_Aim of the task_
Could you set down the lines below, from the one containing "ландшафтом и удобными фотозонами создает" through the final line, exactly as written?

_Supplied information_
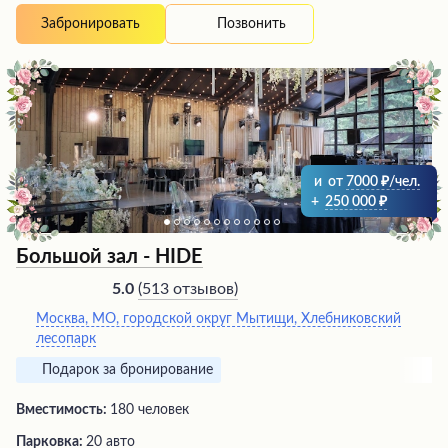
мероприятий любого формата. Шеф-повара радуют
Позвонить
Забронировать
изысканными кулинарными шедеврами, а официанты, в
частности Лев, отличаются высоким мастерством
обслуживания. Живописная территория с ухоженным
ландшафтом и удобными фотозонами создает
атмосферу уюта и комфорта. Этот ресторан по
достоинству считается одним из лучших в
Подмосковье для проведения свадебных торжеств.
и
от
7000
/чел.
+
250 000
Большой зал - HIDE
(
513 отзывов
)
5.0
Москва, МО, городской округ Мытищи, Хлебниковский
лесопарк
Подарок за бронирование
Вместимость:
180 человек
Парковка:
20 авто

_Answer_
ландшафтом и удобными фотозонами создает
атмосферу уюта и комфорта. Этот ресторан по
достоинству считается одним из лучших в
Подмосковье для проведения свадебных торжеств.
и
от
7000
/чел.
+
250 000
Большой зал - HIDE
(
513 отзывов
)
5.0
Москва, МО, городской округ Мытищи, Хлебниковский
лесопарк
Подарок за бронирование
Вместимость:
180 человек
Парковка:
20 авто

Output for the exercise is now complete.